Saved entries:
____

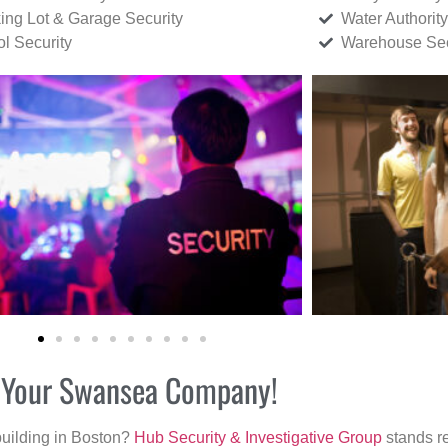
ing Lot & Garage Security
Water Authority
ol Security
Warehouse Sec
or Your Swansea Company!
building in Boston?
Hub Security & Investigative Group
stands re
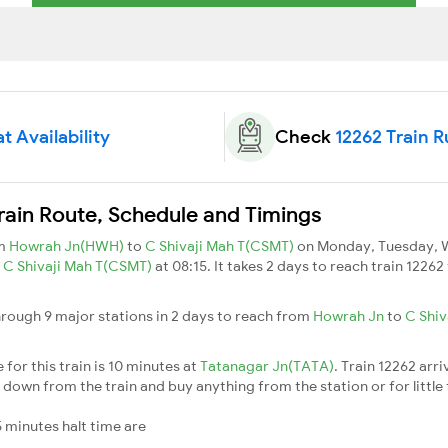
t Availability
Check
12262 Train 
rain Route, Schedule and Timings
om
Howrah Jn(HWH)
to
C Shivaji Mah T(CSMT)
on Monday, Tuesday, W
s
C Shivaji Mah T(CSMT)
at 08:15. It takes 2 days to reach train 1226
rough 9 major stations in 2 days to reach from
Howrah Jn
to
C Shiv
for this train is 10 minutes at
Tatanagar Jn(TATA)
. Train 12262 arri
down from the train and buy anything from the station or for little fr
 minutes halt time are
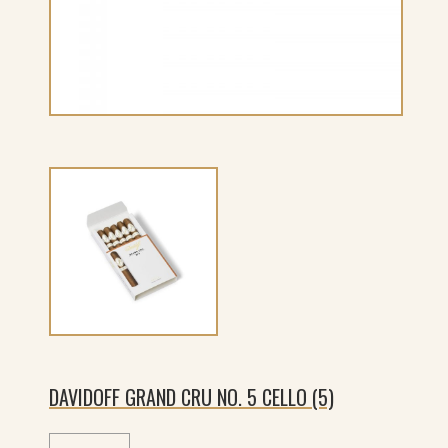
DAVIDOFF GRAND CRU NO. 5 CELLO (5)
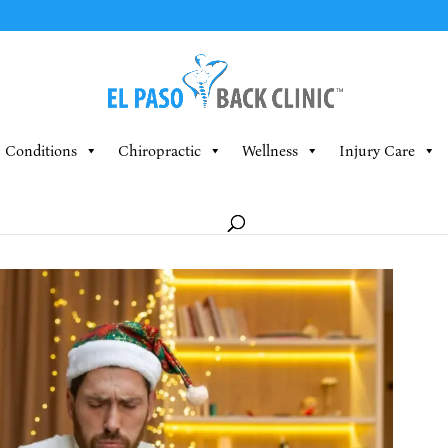
Conditions
Chiropractic
Wellness
Injury Care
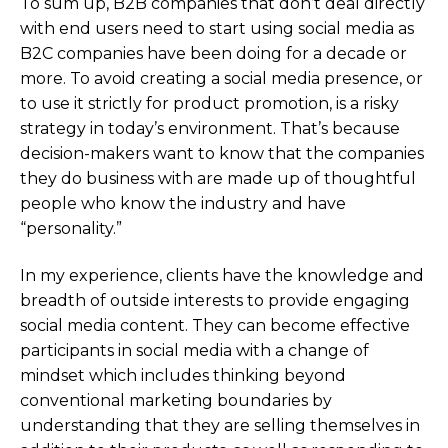
To sum up, B2B companies that don’t deal directly
with end users need to start using social media as
B2C companies have been doing for a decade or
more. To avoid creating a social media presence, or
to use it strictly for product promotion, is a risky
strategy in today’s environment. That’s because
decision-makers want to know that the companies
they do business with are made up of thoughtful
people who know the industry and have
“personality.”
In my experience, clients have the knowledge and
breadth of outside interests to provide engaging
social media content. They can become effective
participants in social media with a change of
mindset which includes thinking beyond
conventional marketing boundaries by
understanding that they are selling themselves in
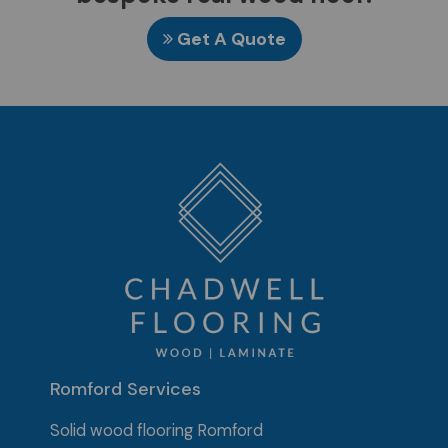
Get A Quote
Romford Services
Solid wood flooring Romford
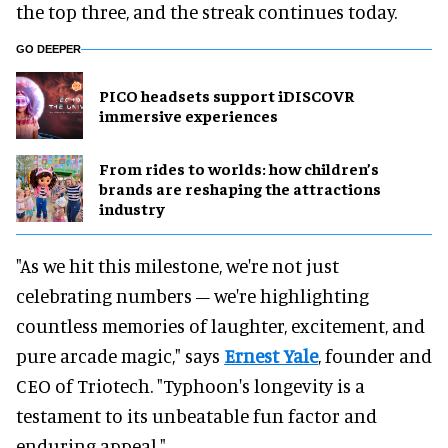
the top three, and the streak continues today.
GO DEEPER
PICO headsets support iDISCOVR
immersive experiences
From rides to worlds: how children’s
brands are reshaping the attractions
industry
"As we hit this milestone, we're not just
celebrating numbers – we're highlighting
countless memories of laughter, excitement, and
pure arcade magic," says
Ernest Yale
, founder and
CEO of Triotech. "Typhoon's longevity is a
testament to its unbeatable fun factor and
enduring appeal."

____

Assignment: Would you quote every line of text in the listing above word for word, leaving the pictures out of your answer?

The answer:
ing Lot & Garage Security
Water Authority
ol Security
Warehouse Sec
or Your Swansea Company!
building in Boston?
Hub Security & Investigative Group
stands re
t Availability
Check
12262 Train 
rain Route, Schedule and Timings
om
Howrah Jn(HWH)
to
C Shivaji Mah T(CSMT)
on Monday, Tuesday, W
s
C Shivaji Mah T(CSMT)
at 08:15. It takes 2 days to reach train 1226
rough 9 major stations in 2 days to reach from
Howrah Jn
to
C Shiv
for this train is 10 minutes at
Tatanagar Jn(TATA)
. Train 12262 arri
down from the train and buy anything from the station or for little fr
 minutes halt time are
DAVIDOFF GRAND CRU NO. 5 CELLO (5)
Conditions
Chiropractic
Wellness
Injury Care
To sum up, B2B companies that don’t deal directly
with end users need to start using social media as
B2C companies have been doing for a decade or
more. To avoid creating a social media presence, or
to use it strictly for product promotion, is a risky
strategy in today’s environment. That’s because
decision-makers want to know that the companies
they do business with are made up of thoughtful
people who know the industry and have
“personality.”
In my experience, clients have the knowledge and
breadth of outside interests to provide engaging
social media content. They can become effective
participants in social media with a change of
mindset which includes thinking beyond
conventional marketing boundaries by
understanding that they are selling themselves in
Get A Quote
Romford Services
Solid wood flooring Romford
the top three, and the streak continues today.
GO DEEPER
PICO headsets support iDISCOVR
immersive experiences
From rides to worlds: how children’s
brands are reshaping the attractions
industry
"As we hit this milestone, we're not just
celebrating numbers – we're highlighting
countless memories of laughter, excitement, and
pure arcade magic," says
Ernest Yale
, founder and
CEO of Triotech. "Typhoon's longevity is a
testament to its unbeatable fun factor and
enduring appeal."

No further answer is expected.